Heather Orom, PhD , Karmanos Cancer Institute, Detroit, MI
Felicity W. K. Harper, PhD , Karmanos Cancer Institute, Detroit, MI
Terrance L. Albrecht, PhD , Karmanos Cancer Institute, Family Medicine/WSU School of Medicine, Detroit, MI
Alicia Salkowski, MS , Population Sciences, Karmanos Cancer Institute, Detroit, MI
Ann G. Schwartz, PhD, MPH , Population Sciences, Karmanos Cancer Institute, Detroit, MI
Background: Lung Cancer (LCa), the deadliest cancer in the U.S., kills over 160,000 Americans each year. A family history of LCa is associated with a 2-3 fold increase in risk for the disease. Reducing LCa mortality in this at-risk population would reduce the overall burden of cancer. Purpose: In a sample of adults with a family history of LCa, we investigated whether more extensive communication about family history of LCa was associated with greater perceived risk for LCa, and greater likelihood of engaging in primary and secondary LCa prevention. Significance: There has been considerable discussion about the potential for family history and genetic risk information to motivate disease prevention, but thus far, few empirical reports have investigated family processes that could promote prevention in at-risk families. Methods: Participants (46) with a family history of LCa were interviewed about family communication about LCa, perceived risk for developing LCa, and the extent to which they engage in LCa-related risk reduction behaviors. Results: Some family members communicated less about LCa than others (e.g., non-smokers, men, second-degree relatives). Participants who communicated more extensively about family history of LCa perceived themselves at greater risk for the disease and were more likely to have sought and undergone LCa screening (e.g., Spiral CT) (ps < .05). Conclusions: Family communication is a viable means of encouraging LCa prevention. At-risk families might take on a larger role in the fight against LCa if messages/interventions encouraged discussion of both family history of LCa and risk reduction behaviors.

Learning Objectives:
Describe why family communication has the potential to increase prevention behavior in families who share increased risk for a disease. Understand and describe a family process that may increase prevention in families who are at greater risk for lung cancer due to having a family history of the disease. Identify factors that influence whether family members communicate about family history of lung cancer and lung cancer prevention.

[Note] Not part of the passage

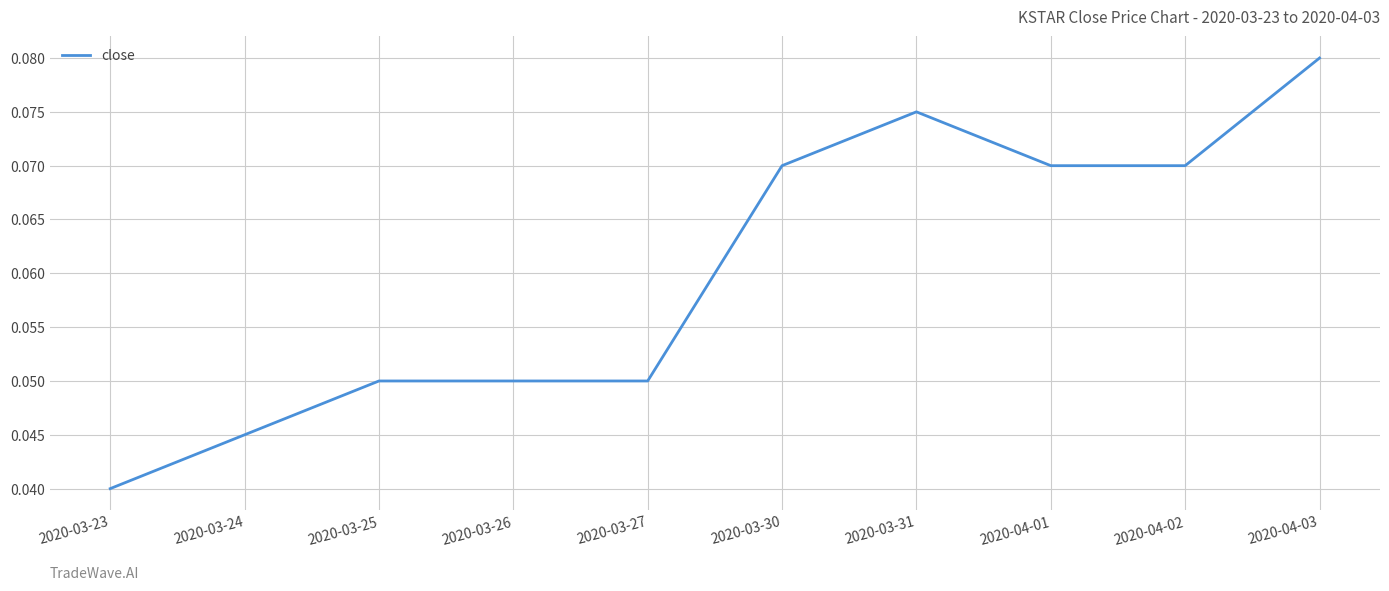

What position from the left is 2020-04-02?

9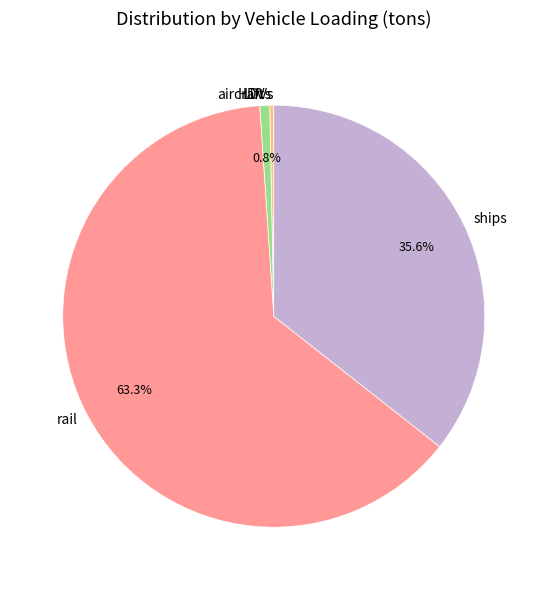

Does any single category account for the majority?

Yes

Keywords: Cancer Prevention, Family Involvement

Presenting author's disclosure statement:

Qualified on the content I am responsible for because: Orom, H., Coté, M. L., González, H., M., Underwood, III, W., & Schwartz, A. G. (2008). Family History of Cancer: Is it an Accurate Indicator of Cancer Risk in the Immigrant Population? Cancer, 112, 399-406.
Any relevant financial relationships? No

I agree to comply with the American Public Health Association Conflict of Interest and Commercial Support Guidelines, and to disclose to the participants any off-label or experimental uses of a commercial product or service discussed in my presentation.